* [What you should do]: For each statement below, say yes or no as to whether the recipe agrees with it, and quote the deciding words: (a) the stew takes 50 minutes in all; (b) the stew is cooked in an oven; (c) the stew is best served over rice.

* [Source extract]:
-- -- --
5 Stars 4 Stars 3 Stars 2 Stars 1 Star 4.5 from 114 reviews
  • Author: Jasmine
  • Prep Time: 20 minutes
  • Cook Time: 30 minutes
  • Total Time: 50 minutes
  • Yield: Serves 4
  • Category: Stew
  • Method: Stovetop
  • Cuisine: Moroccan
  • Diet: Vegan

Description

A vibrant and flavorful Moroccan chickpea stew featuring a rich blend of spices, tender sweet potatoes, tomatoes, olives, and dried barberries. This easy, vegan, and gluten-free dish is perfect for a wholesome weekday dinner or a nutritious post-exercise meal, served best over couscous or quinoa and topped with toasted almonds and fresh parsley.
-- -- --
* [Given records]:
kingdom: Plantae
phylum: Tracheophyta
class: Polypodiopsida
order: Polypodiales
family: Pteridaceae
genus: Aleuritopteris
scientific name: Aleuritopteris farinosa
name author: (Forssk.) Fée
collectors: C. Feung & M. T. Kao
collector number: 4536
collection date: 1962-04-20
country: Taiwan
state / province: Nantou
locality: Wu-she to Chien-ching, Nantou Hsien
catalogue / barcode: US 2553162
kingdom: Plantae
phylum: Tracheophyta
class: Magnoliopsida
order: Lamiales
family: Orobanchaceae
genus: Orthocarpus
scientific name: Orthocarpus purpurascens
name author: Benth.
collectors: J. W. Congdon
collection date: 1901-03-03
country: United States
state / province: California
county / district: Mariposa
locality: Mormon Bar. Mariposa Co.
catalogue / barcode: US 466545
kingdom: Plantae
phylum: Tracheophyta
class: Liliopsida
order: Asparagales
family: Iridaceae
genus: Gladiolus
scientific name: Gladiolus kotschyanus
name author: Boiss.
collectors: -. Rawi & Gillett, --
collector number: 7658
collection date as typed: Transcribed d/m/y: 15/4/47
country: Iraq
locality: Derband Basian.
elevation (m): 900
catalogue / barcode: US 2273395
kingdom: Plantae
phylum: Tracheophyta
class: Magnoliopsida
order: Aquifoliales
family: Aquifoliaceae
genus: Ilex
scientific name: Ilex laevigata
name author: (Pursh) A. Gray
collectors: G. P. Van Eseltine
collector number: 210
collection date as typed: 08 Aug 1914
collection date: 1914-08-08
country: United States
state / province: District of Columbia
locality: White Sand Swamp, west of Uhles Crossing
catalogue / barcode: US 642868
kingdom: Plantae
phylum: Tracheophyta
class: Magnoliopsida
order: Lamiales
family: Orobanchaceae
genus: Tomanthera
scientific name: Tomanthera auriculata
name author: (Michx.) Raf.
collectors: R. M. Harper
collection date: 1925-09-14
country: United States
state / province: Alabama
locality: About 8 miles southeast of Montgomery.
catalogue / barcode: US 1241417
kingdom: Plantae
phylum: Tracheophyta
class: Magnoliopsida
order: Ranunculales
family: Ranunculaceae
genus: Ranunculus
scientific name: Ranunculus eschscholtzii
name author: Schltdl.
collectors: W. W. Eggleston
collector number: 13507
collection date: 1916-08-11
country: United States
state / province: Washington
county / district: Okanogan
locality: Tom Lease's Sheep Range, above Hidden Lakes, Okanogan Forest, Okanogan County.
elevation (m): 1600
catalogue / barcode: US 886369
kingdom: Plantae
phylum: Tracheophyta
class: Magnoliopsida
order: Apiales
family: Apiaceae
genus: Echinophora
-- -- --
* [Response below]:
(a) Yes: "Total Time: 50 minutes"
(b) No: "Method: Stovetop"
(c) No: "served best over couscous or quinoa"